◆ Zu erledigende Aufgaben ◆
**A)** Gib im Forumstext zum Hechtproblem den Absatz, der mit „Jetzt wird´s aber affig“ anfängt, verkürzt oder als Stichpunktliste wieder, ohne seine wesentlichen Fakten wegzulassen.
**B)** Übernimm aus dem Forumstext zum Hechtproblem wortgetreu den Abschnitt, der bei „Ihr könntet ja“ beginnt und bei „am See verkaufen.“ endet.
**C)** Führe den Forumstext zum Hechtproblem im Badesee im Anschluss an seinen letzten Satz fort.

◆ Artikel ◆
Nun wisst Ihr welchen Köder ihr benutzen müsst um mal einen Hecht zu fangen.  

Ihr könntet ja ein paar 10m Welse einsetzen, die die 5 Meter Hechte fressen und nebenbei noch den übergrossen Wehrdackelbestand in der Gegend dezimieren. *lööööööööööööööööööööööööl*

#q #q #q 

Angeblich sollen fixe Geschäftemacher ja jetzt den Megawobbler im Kinderdesign erfunden haben und dort am See verkaufen.

:q :q :q


----------



## Adrian* (16. August 2004)

*AW: Hechtproblem in einem Badesee*

oder en paar kampfschwimmer vom Bund oder mim U-Boot....oder köder =   :m mensch


----------



## Bondex (16. August 2004)

*AW: Hechtproblem in einem Badesee*

Jetzt wird´s aber affig!!!
Von Hechten die Menschen beißen habe ich bisher nichts gehört. Von Zandern, die ihr Revier agressiv verteidigen allerdings schon.     
Vielleicht ist es nicht die Beste Idee mit einer ganzen Horde Angler anzurücken. Große Hechte sind nicht umsonst so groß geworden, die sind mißtrauisch. Daher könntet Ihr es mal bei Nacht probieren. Die Hechte haben of Tagsüber ihren Unterschlupf und gehen nur 1-2 Stunden auf Raubzug oft in den Abendstunden. Diese Zeit gild es herauzufinden. Sicher ist diese Beißphase erst nach dem Badeandrang zu suchen.

(Ein Datenblock)
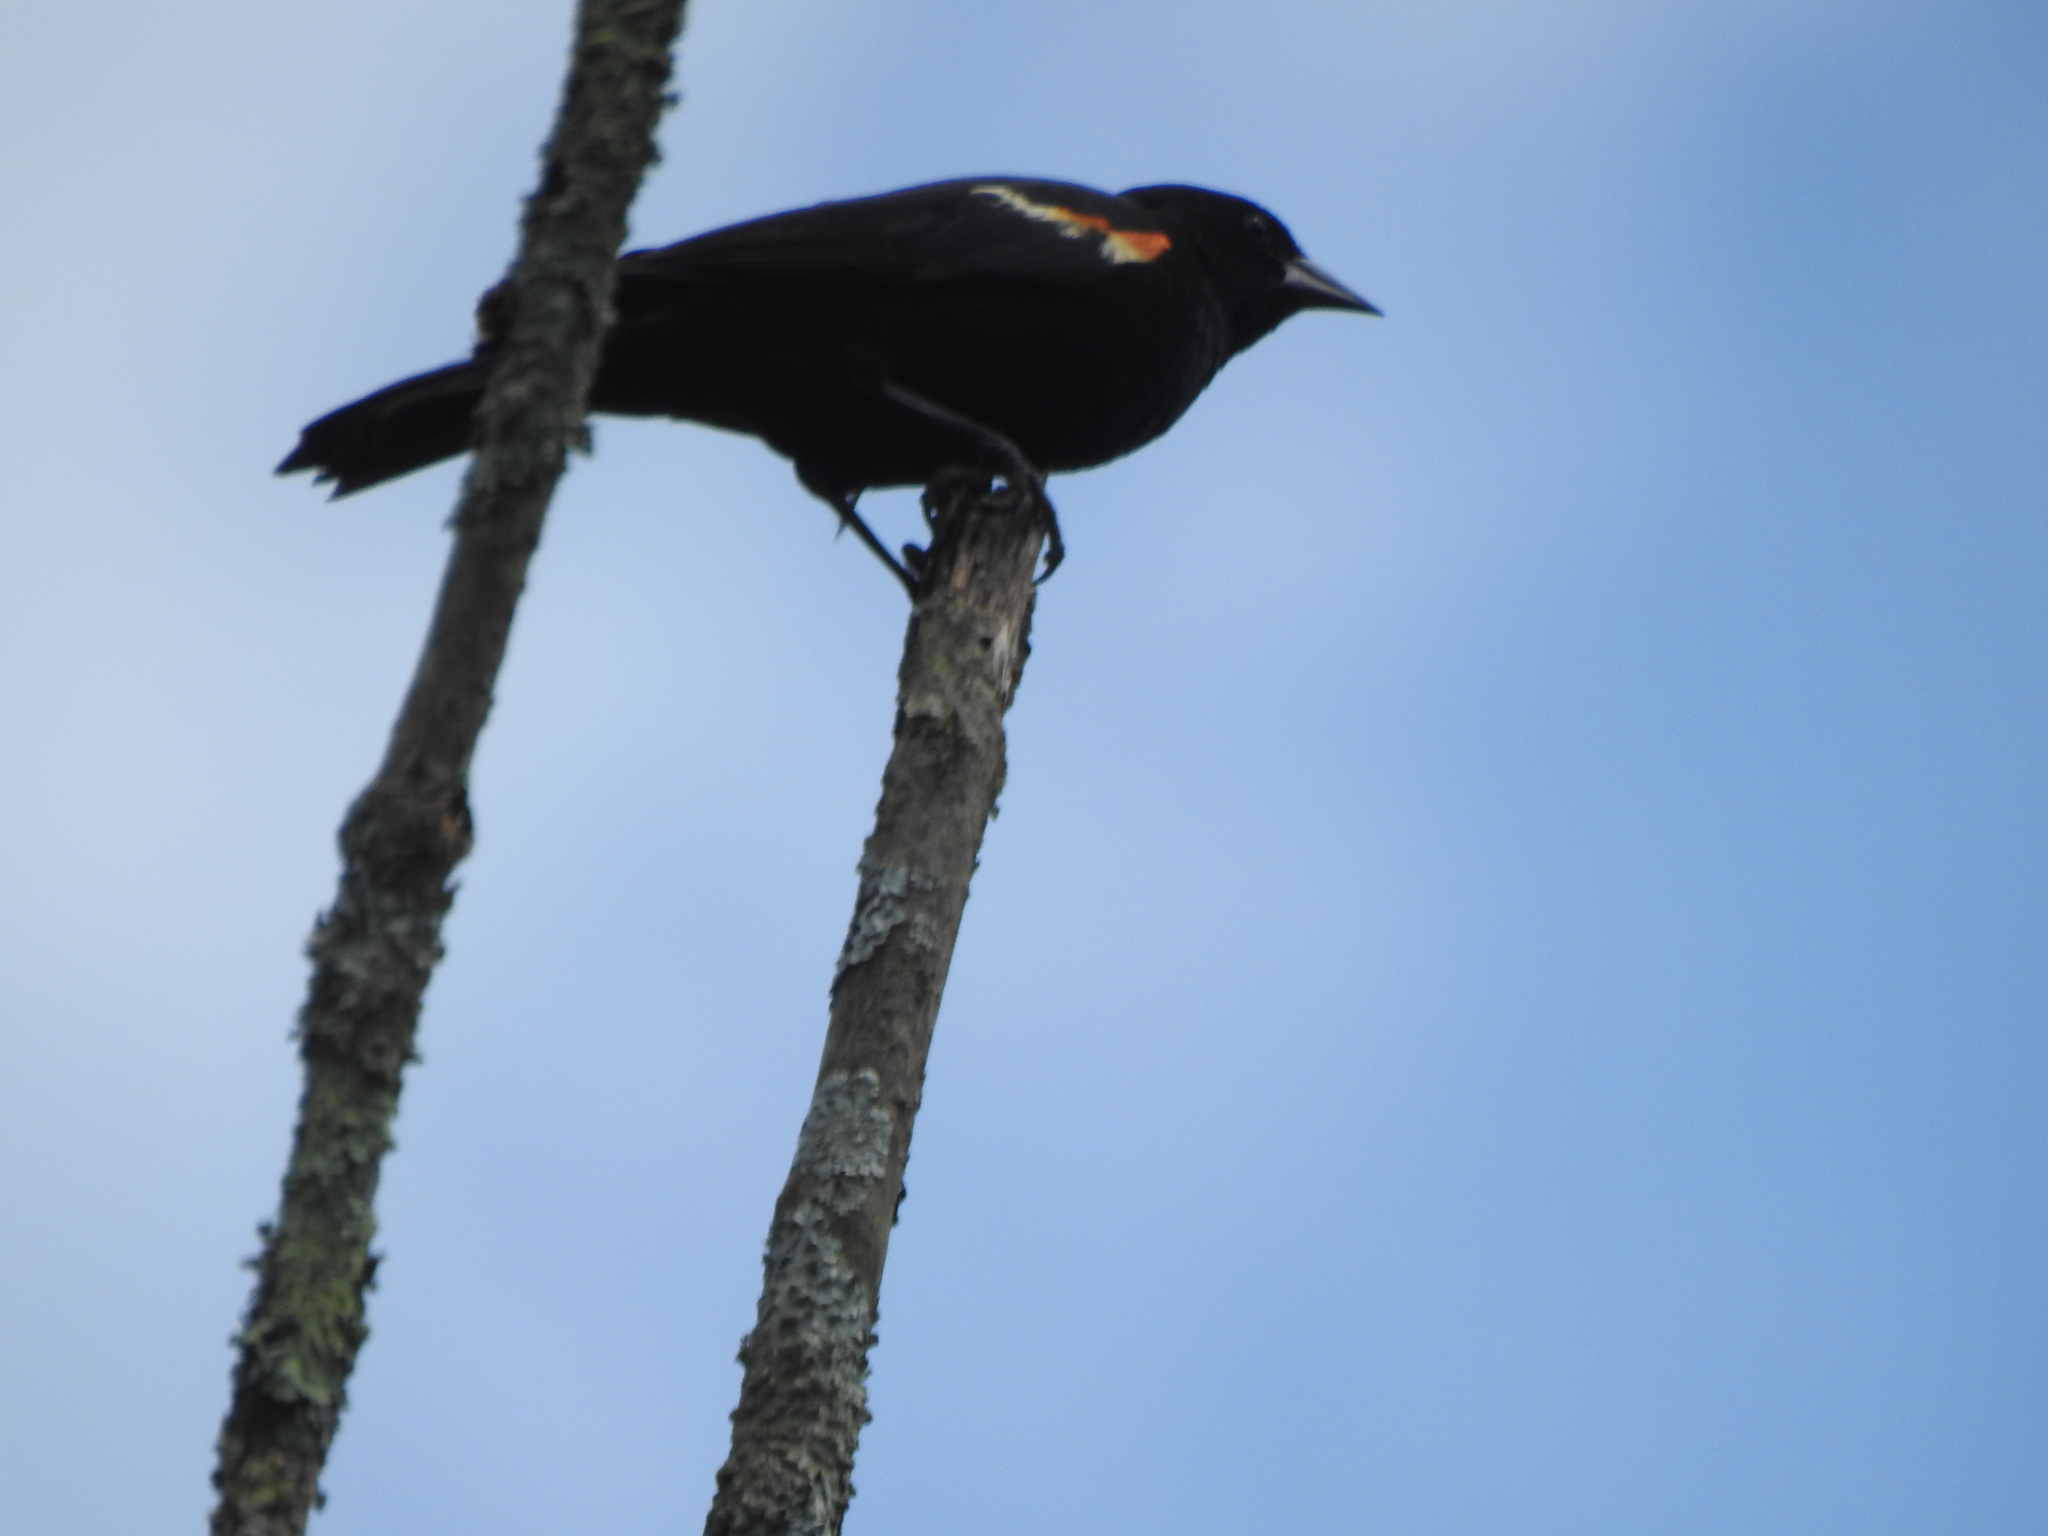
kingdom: Animalia
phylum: Chordata
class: Aves
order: Passeriformes
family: Icteridae
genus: Agelaius
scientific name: Agelaius phoeniceus
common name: Red-winged blackbird
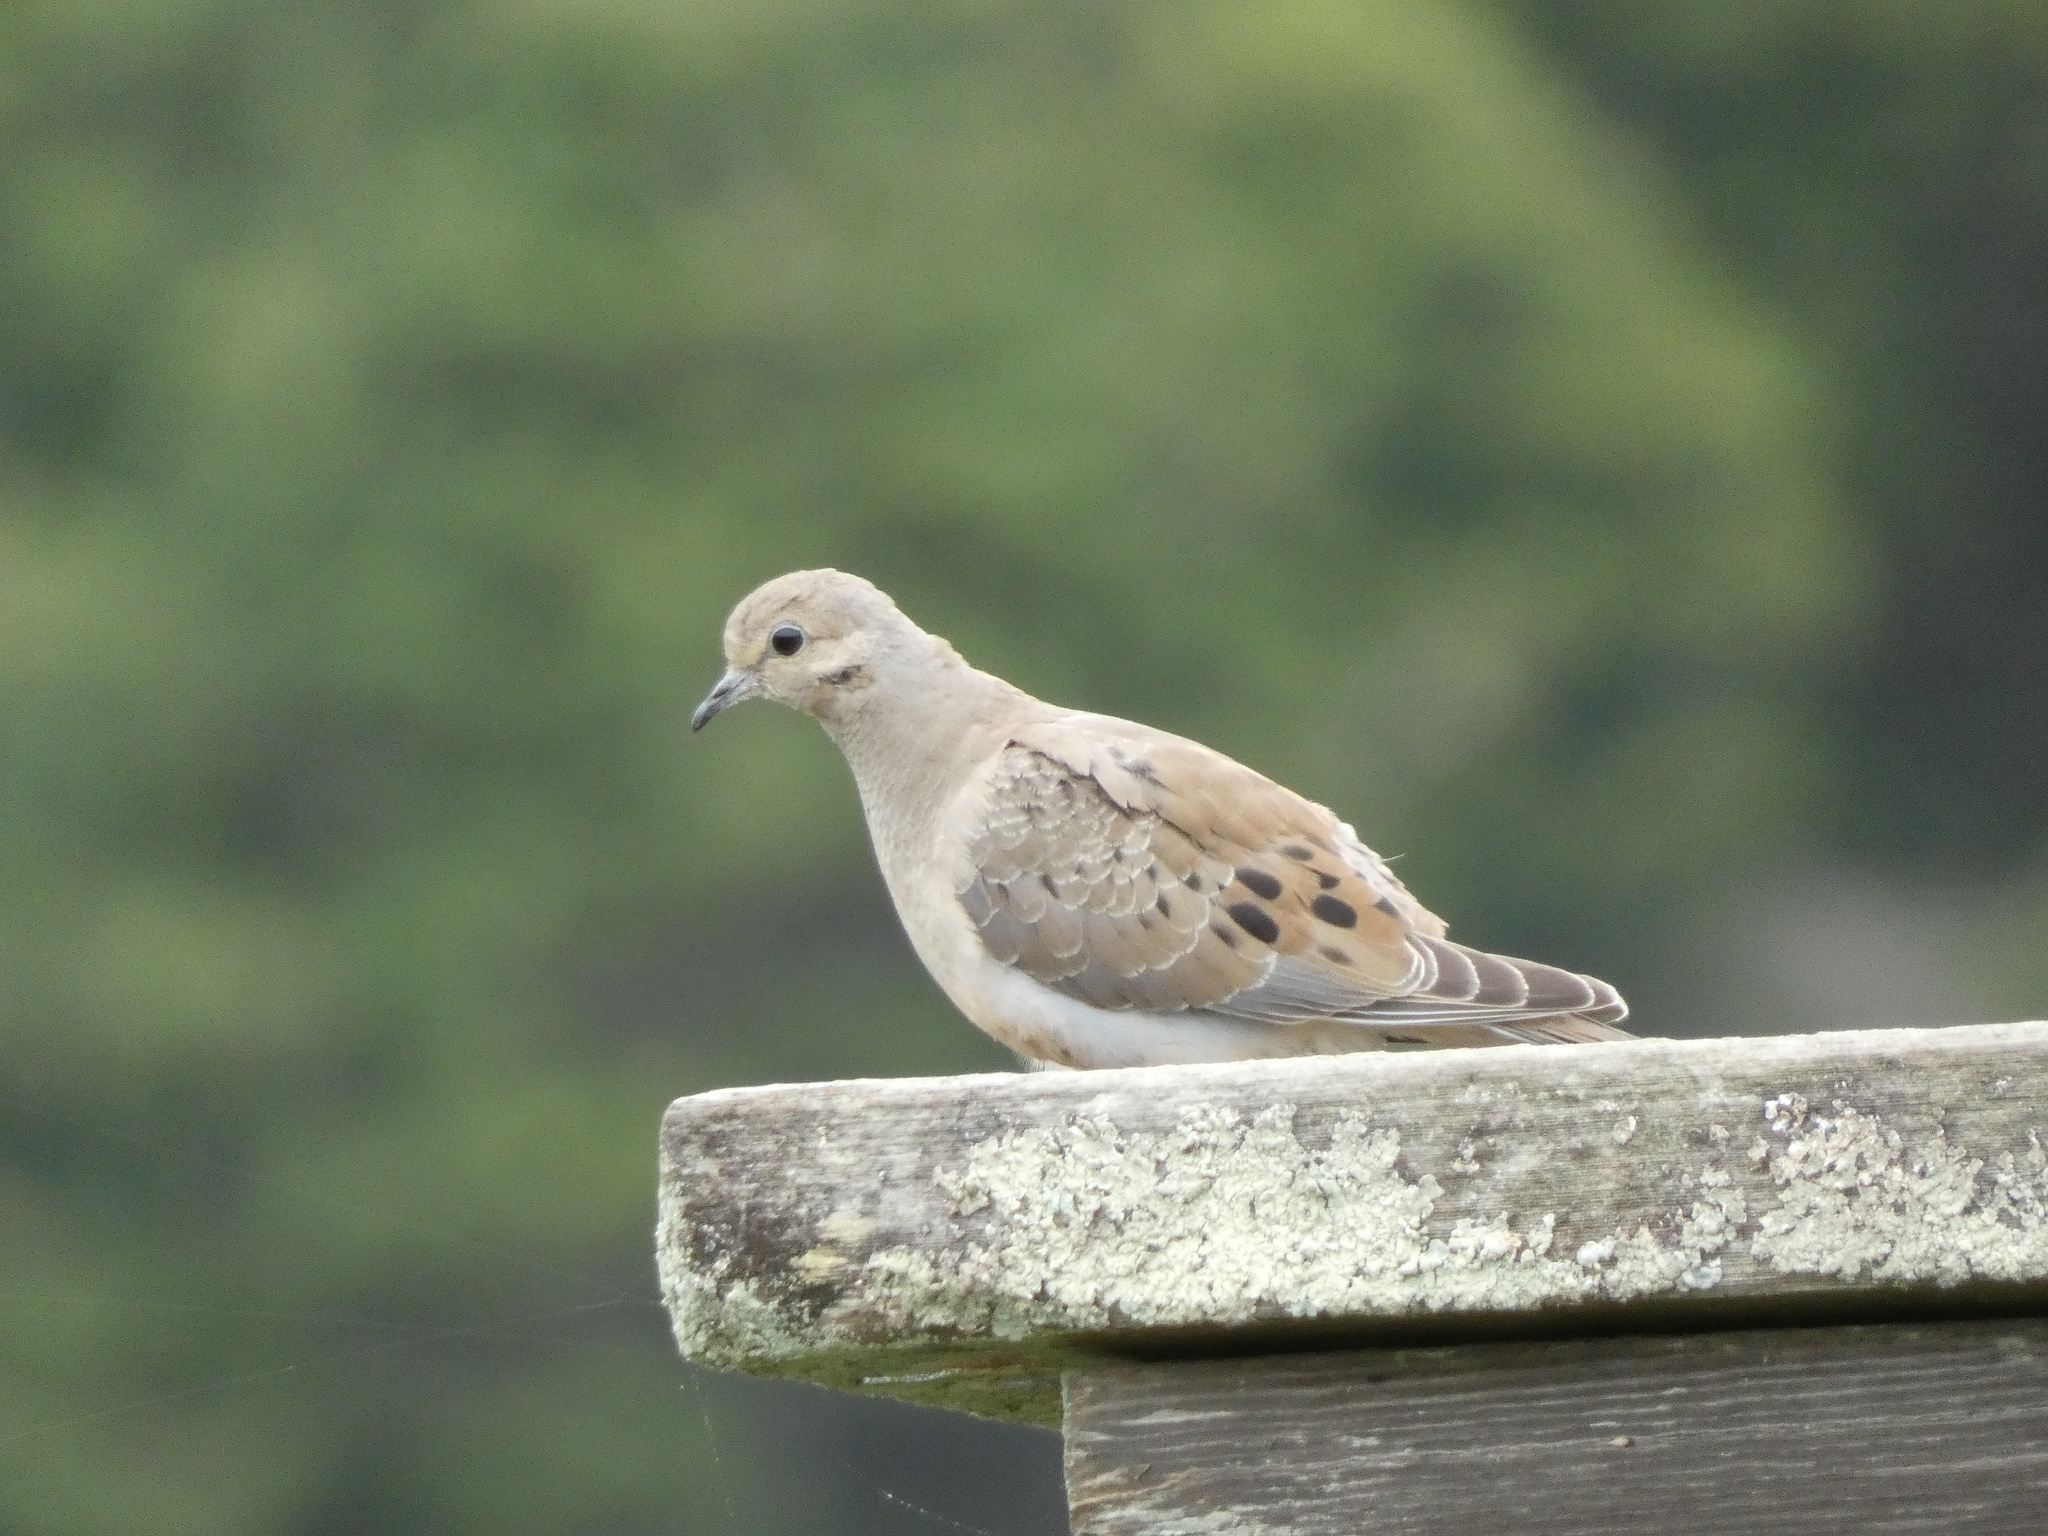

◆ Lösungen ◆
**A)**
- Der Verfasser findet die Vorschläge inzwischen albern.
- Von Hechten, die Menschen beißen, hat er noch nie gehört. Er kennt aber Zander, die ihr Revier aggressiv verteidigen.
- Mit einer ganzen Horde Angler anzurücken, hält er für keine gute Idee. Große Hechte sind misstrauisch.
- Er rät, es nachts zu probieren.
- Hechte haben tagsüber oft einen Unterschlupf und gehen häufig nur 1–2 Stunden auf Raubzug, oft abends.
- Diese Zeit gilt es herauszufinden. Die Beißphase liegt sicher erst nach dem Badeandrang.

**B)**
Ihr könntet ja ein paar 10m Welse einsetzen, die die 5 Meter Hechte fressen und nebenbei noch den übergrossen Wehrdackelbestand in der Gegend dezimieren. *lööööööööööööööööööööööööl*

#q #q #q 

Angeblich sollen fixe Geschäftemacher ja jetzt den Megawobbler im Kinderdesign erfunden haben und dort am See verkaufen.

**C)**
Ich weiß nicht wie groß der Teich ist, vielleicht kann man ihn ja ablassen? Oder Ihr macht´s wie die Indios mit einem Nervengift! Weiß nicht ob´s erlaubt ist oder woher man das bekommt und wie schädlich die Auswirkungen auf das Biotop sind. Sicher wäre das eine der letzten Lösungen kurz vor dem Dynamit!


----------



## Angel-Ralle (16. August 2004)

*AW: Hechtproblem in einem Badesee*

Joa mei, immer die ollen Kamellen - Dackel von Wels verschlungen - Kind von Hecht gebissen - Mädchen vom Klapperstorch ins Bein gezwickt- fällt den den lLeut´s nichts besseres mehr ein?

@Pitchy: Man könnt auch die Luftwaffe nehmen und mit Streubomben für Ruhe in dem Teich sorgen - alle Probleme, vom Kraut über Fisch bis Badegästze hätten sich schlagartig gelöst (gröhl, jodeln erg) :m 

Also, weiter fröhlich Ammenmärchen erzählen und die Menschheit für blöd verkaufen
i.d.S. Petri & all times tight lines #h


----------



## pikepirate (16. August 2004)

*AW: Hechtproblem in einem Badesee*



			
				Case schrieb:
			
		

> Seid doch froh...
> wenn sich das rumspricht seid Ihr vielleicht die Badegäste los.
> Also ich wär froh über jeden bissigen Hecht an unserem Badesee.
> Da würd ich glatt das Hechtfischen vorläufig aufhören.
> ...



Jo, das seh ich genauso. Wir haben auch so einen (Angel)see, der im Sommer zu einem badeteich verkommt, mit z.teil soviel Badegästen, das der See echten Schaden nimmt. 
Wenn man in einem Natursee baden möchte, was ja schön ist, dann muss man sich auch mit der dort lebenden Fauna
arangieren, ansonsten in ein freibad gehen.

Gruss vom Pirat
_______________________________________

Rächer und Beschützer von Amazone01 und allen Badeseehechten


----------



## Lachskiller (16. August 2004)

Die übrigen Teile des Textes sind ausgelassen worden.